In the passage on the African Plant Breeding Academy below, translate this sentence into Spanish: "Additional partners include Morrison and Foerster, Bayer, Syngenta, UM6P Ventures, and the Foundation for Food and Agricultural Research (FFAR)."

Document section
◇ ◇ ◇ ◇ ◇
The African Plant Breeding Academy, a programme for top plant breeders to upgrade their skills in advanced crop breeding, is training 11 doctorate-level scientists from across the continent to use CRISPR (Clustered Regularly Interspaced Short Palindromic Repeats), a tool that allows scientists to make precise and specific changes to DNA sequences in living organisms, including crops.

The technology will help plant scientists quickly develop crop varieties adapted to the changing climate, and to boost their nutritional content for important vitamins and minerals like Zinc, Iron, and Vitamin A, all of which are critical for human health and development.

As an initiative of the African Orphan Crops Consortium (AOCC), the University of California of Davis organised the six-week training programme, partnering with UC Berkeley’s Innovative Genome Institute (IGI) and the International Institute for Tropical Agriculture (IITA) which is hosted in Nairobi, Kenya by the Center for International Forestry Research and the World Agroforestry (CIFOR-ICRAF) and the International Livestock Research Institute (ILRI). Additional partners include Morrison and Foerster, Bayer, Syngenta, UM6P Ventures, and the Foundation for Food and Agricultural Research (FFAR).
◇ ◇ ◇ ◇ ◇
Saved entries

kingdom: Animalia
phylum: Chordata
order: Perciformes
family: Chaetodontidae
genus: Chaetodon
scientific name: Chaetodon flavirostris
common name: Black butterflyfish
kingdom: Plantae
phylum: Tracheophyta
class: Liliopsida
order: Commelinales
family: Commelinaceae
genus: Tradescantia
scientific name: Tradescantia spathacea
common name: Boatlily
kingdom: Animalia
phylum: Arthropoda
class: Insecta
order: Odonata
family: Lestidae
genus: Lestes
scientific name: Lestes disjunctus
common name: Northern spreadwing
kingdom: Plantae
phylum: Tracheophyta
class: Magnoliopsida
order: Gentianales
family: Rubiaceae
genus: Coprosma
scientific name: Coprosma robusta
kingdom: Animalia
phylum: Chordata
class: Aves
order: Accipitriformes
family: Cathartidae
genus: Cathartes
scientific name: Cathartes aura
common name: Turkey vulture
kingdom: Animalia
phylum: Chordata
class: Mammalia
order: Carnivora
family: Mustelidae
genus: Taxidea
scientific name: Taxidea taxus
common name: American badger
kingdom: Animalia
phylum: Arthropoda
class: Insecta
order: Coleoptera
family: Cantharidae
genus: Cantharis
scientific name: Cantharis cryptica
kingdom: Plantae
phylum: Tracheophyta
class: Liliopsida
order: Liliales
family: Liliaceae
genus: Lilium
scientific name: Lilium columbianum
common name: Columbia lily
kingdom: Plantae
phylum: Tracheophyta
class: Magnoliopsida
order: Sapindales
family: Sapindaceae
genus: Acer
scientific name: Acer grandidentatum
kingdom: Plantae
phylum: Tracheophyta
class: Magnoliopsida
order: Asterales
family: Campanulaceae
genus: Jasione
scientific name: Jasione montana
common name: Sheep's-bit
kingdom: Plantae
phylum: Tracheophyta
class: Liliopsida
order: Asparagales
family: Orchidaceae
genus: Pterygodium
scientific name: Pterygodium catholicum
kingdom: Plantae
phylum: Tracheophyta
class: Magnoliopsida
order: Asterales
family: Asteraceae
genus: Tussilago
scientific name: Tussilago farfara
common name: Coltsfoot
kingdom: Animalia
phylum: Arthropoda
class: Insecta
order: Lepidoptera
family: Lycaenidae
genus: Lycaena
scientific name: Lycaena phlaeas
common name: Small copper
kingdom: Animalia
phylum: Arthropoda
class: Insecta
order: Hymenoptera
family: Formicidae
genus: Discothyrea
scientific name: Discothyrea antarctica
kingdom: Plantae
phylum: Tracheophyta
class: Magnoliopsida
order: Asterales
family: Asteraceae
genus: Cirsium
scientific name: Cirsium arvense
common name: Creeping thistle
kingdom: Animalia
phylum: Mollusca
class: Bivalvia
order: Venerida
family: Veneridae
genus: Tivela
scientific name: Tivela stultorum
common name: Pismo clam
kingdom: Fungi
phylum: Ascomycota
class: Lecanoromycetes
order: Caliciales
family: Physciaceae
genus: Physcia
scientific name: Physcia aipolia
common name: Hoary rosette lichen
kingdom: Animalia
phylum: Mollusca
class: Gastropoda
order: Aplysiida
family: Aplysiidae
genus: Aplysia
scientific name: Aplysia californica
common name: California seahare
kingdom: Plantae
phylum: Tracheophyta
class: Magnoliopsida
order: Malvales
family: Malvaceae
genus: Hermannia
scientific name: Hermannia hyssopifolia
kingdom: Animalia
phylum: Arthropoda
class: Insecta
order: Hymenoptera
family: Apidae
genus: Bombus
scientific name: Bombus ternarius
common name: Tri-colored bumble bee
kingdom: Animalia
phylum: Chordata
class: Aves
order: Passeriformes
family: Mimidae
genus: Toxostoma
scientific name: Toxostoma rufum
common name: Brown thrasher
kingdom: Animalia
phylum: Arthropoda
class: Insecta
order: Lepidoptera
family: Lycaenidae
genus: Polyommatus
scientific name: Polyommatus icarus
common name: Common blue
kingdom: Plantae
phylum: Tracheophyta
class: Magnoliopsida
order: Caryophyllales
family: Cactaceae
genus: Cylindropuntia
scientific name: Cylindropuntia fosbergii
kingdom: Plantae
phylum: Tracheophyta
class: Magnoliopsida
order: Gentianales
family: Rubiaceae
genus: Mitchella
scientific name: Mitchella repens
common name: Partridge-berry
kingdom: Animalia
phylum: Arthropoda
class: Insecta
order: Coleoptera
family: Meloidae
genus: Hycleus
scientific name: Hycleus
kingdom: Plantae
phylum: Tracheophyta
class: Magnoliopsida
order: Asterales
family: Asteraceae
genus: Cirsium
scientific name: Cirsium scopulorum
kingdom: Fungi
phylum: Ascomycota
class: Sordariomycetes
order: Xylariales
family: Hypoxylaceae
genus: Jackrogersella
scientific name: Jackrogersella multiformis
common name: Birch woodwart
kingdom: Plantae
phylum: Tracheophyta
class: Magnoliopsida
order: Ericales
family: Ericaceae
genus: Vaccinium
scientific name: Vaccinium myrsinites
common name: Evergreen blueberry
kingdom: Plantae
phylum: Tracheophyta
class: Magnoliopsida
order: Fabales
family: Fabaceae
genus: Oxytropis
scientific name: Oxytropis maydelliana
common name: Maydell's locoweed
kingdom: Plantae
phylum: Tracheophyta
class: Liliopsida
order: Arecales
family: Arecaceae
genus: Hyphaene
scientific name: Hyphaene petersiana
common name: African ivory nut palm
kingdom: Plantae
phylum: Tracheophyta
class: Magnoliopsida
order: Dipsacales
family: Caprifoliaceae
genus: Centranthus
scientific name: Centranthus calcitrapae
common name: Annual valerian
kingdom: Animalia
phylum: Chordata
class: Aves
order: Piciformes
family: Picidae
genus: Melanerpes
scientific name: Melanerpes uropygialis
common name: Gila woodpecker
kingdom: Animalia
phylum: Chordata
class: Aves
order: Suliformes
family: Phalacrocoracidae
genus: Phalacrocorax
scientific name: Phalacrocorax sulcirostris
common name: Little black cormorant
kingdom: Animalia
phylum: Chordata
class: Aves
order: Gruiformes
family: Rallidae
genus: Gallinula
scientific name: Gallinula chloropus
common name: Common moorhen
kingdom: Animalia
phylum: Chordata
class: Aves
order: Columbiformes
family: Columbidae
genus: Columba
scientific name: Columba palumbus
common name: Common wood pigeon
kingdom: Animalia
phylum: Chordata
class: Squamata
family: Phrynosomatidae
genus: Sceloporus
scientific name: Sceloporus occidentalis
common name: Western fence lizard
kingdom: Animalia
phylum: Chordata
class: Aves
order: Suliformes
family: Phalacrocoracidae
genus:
◇ ◇ ◇ ◇ ◇
Expected output
Entre los socios adicionales se encuentran Morrison and Foerster, Bayer, Syngenta, UM6P Ventures y la Foundation for Food and Agricultural Research (FFAR).